Building your Blog the Hard Way

This is my blog. And it’s basically just a collection of static HTML pages that are hosted on gitlab pages through the complex CI/CD step of doing nothing on each commit and therefore just publishing the existing /public directory of my git repository.

Until recently, that is.

I’ve chosen to not use some static site generator like jekyll but do stuff myself the hard way, because that’s generally more fun and I learn more like that. To give myself a little bit of comfort, I still write my posts with markdown and use the markdown tool from David Parsons, which is in the default arch package repositories, to compile it to HTML. A little Makefile then finds all *.md files and uses a glue.sh script to combine the compiled markdown with some header and footer stubs to create valid HTML pages by using cat how it was originally intended, for concatenating files.

So my basic “build” process was running watch make in one shell to build the project every two seconds while writing the Post in another. To see the compiled result I still have to open the page in my browser and reload manually, but that’s acceptable for me. I would then commit the finished post and the compiled HTML page to my repository and let the “do-nothing” CI do it’s thing.

The only problem with this approach was that I didn’t have a landing page (yet). I didn’t want to write one manually, because I’d have to edit it every time I created a new post. But I couldn’t generate it either, because I wanted it to list all posts by date and the git repository messes up timestamps so that a plain ls -St wouldn’t do.

I was kinda stuck on this issue for a while. I didn’t know a good solution to this problem, and I wasn’t motivated enough to look one up with just a few posts sitting on the page. I didn’t write new ones either, because one couldn’t find one without a landing page anyways. A vicious cycle emerged.

Then I stumbled upon yaml frontmatter. Of course, other projects and static site generators have the same problem as well, and solve it by just stuffing the metadata into the markdown file itself. The format is pretty simple and there exists a python library to parse it. My markdown to HTML compiler is a bit confused by it, but that’s not a problem when you can just cut the frontmatter out with a simple awk script.

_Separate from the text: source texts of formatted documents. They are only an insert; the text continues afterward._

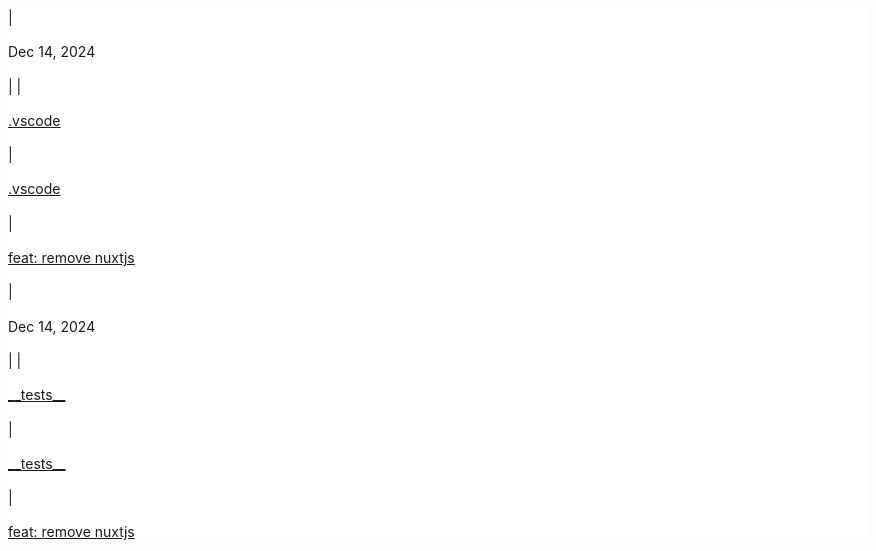 

 | 

Dec 14, 2024

 |
| 

[.vscode](https://github.com/aspida/pathpida/tree/main/.vscode ".vscode")







 | 

[.vscode](https://github.com/aspida/pathpida/tree/main/.vscode ".vscode")







 | 

[feat: remove nuxtjs](https://github.com/aspida/pathpida/commit/3a4bb8501b6fee3547742386c88784a23ada5ddb "feat: remove nuxtjs")



 | 

Dec 14, 2024

 |
| 

[\_\_tests\_\_](https://github.com/aspida/pathpida/tree/main/__tests__ "__tests__")







 | 

[\_\_tests\_\_](https://github.com/aspida/pathpida/tree/main/__tests__ "__tests__")







 | 

[feat: remove nuxtjs](https://github.com/aspida/pathpida/commit/3a4bb8501b6fee3547742386c88784a23ada5ddb "feat: remove nuxtjs")
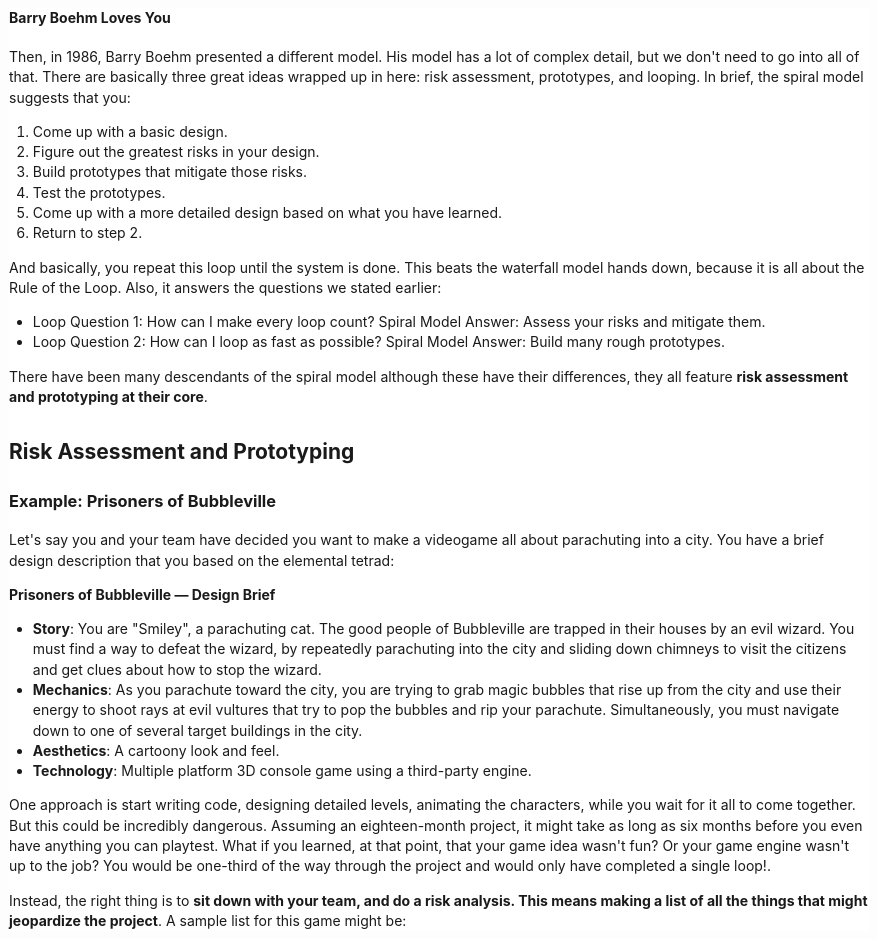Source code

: #### Barry Boehm Loves You

Then, in 1986, Barry Boehm presented a different model. His model has a lot of complex detail, but we don't need to go into all of that. There are basically three great ideas wrapped up in here: risk assessment, prototypes, and looping. In brief, the spiral model suggests that you:

1. Come up with a basic design.
2. Figure out the greatest risks in your design.
3. Build prototypes that mitigate those risks.
4. Test the prototypes.
5. Come up with a more detailed design based on what you have learned.
6. Return to step 2.

And basically, you repeat this loop until the system is done. This beats the waterfall model hands down, because it is all about the Rule of the Loop. Also, it answers the questions we stated earlier:

* Loop Question 1: How can I make every loop count? Spiral Model Answer: Assess your risks and mitigate them.
* Loop Question 2: How can I loop as fast as possible?
Spiral Model Answer: Build many rough prototypes.

There have been many descendants of the spiral model although these have their differences, they all feature **risk assessment
and prototyping at their core**.

## Risk Assessment and Prototyping

### Example: Prisoners of Bubbleville

Let's say you and your team have decided you want to make a videogame all about parachuting into a city. You have a brief design description that you based on the elemental tetrad:

**Prisoners of Bubbleville — Design Brief**
* **Story**: You are "Smiley", a parachuting cat. The good people of Bubbleville are trapped in their houses by an evil wizard. You must find a way to defeat the wizard, by repeatedly parachuting into the city and sliding down chimneys to visit the citizens and get clues about how to stop the wizard.
* **Mechanics**: As you parachute toward the city, you are trying to grab magic bubbles that rise up from the city and use their energy to shoot rays at evil vultures that try to pop the bubbles and rip your parachute. Simultaneously, you must navigate down to one of several target buildings in the city.
* **Aesthetics**: A cartoony look and feel.
* **Technology**: Multiple platform 3D console game using a third-party engine.

One approach is start writing code, designing detailed levels, animating the characters, while you wait for it all to come together. But this could be incredibly dangerous. Assuming an eighteen-month project, it might take as long as six months before you even have anything you can playtest. What if you learned, at that point, that your game idea wasn't fun? Or your game engine wasn't up to the job? You would be one-third of the way through the project and would only have completed a single loop!. 

Instead, the right thing is to **sit down with your team, and do a risk analysis. This means making a list of all the things that might jeopardize the project**. A sample list for this game might be:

So now I had markdown with metadata, but I still wasn’t using it anywhere, and I wasn’t particularly fond of getting frustrated with python, so I snatched a friend who’s using python more regularly than me to do my index.py script with a little pair programming. 1

It’s a pretty simple process, really. The python script gets all input markdown files from my Makefile as a list of arguments, parses the frontmatter using python-frontmatter, which returns a weird dictionary with content hybrid. I don’t really need the post content, so I convert it into a honest dictionary, and then sort everything by the published yaml matadata key. The python parser is nice enough to convert that into a datetime class automatically.

The only thing that I have to duplicate is the markdown to html path translation to add correct links into my landing page. 2 A simple ^markdown/(.*).md$ captures the file name in a, uh… capture group… to append the correct .html ending afterwards. It’d be better if I could somehow use Makefile magic to create (.*).md and (.*).html dependency pairs, but this solution just works, for now.

Then all relevant metadata keys get printed to standard output in a html formatted way using python format strings. The Makefile rule for my index.html then just calls the script with appropriate arguments and redirects the output to $@. 3 In the end, building the whole script was faster and more fun then expected, and I’m really glad that I have people who are nice enough to do pair programming with.

The other thing bugging me with my current implementation was that I’m not really using the CI/CD in the intended way, because I don’t really build my blog on the CI server. Some stack overflow post was hinting that the default runner has some ubuntu image, so I tried modifying the .gitlabci-yml file to install the tools I’m using and then building the blog by calling make clean; make, but committing a single line change in the CI file and then waiting a minute for the build to fail wasn’t as fun.

The first roadblock was installing the correct python version, because the default on Ubuntu still seems to be python2. And not only do you somehow have to install the python3 packages, but to install library with pip you also have to call pip3. After noticing that my markdown to html compiler is not available on Ubuntu I gave up and just used a custom Docker image. Fortunatly, it was fairly simple to use the archlinux:latest image and then to install the tools that I’m using on my own machine.

So now I should be just able to write some markdown in the gitlab Web-IDE and have everything build and deployed automatically, yay!


  1. It’s just way nicer to just have somebody give you the correct way to do things instantly, instead of asking your second best friend, the search engine, how to do everything.
  2. What good is a landing page if you can’t click on stuff?
  3. $@ is the automatic make variable that contains the name of the current rule, which is my index.html page in this case.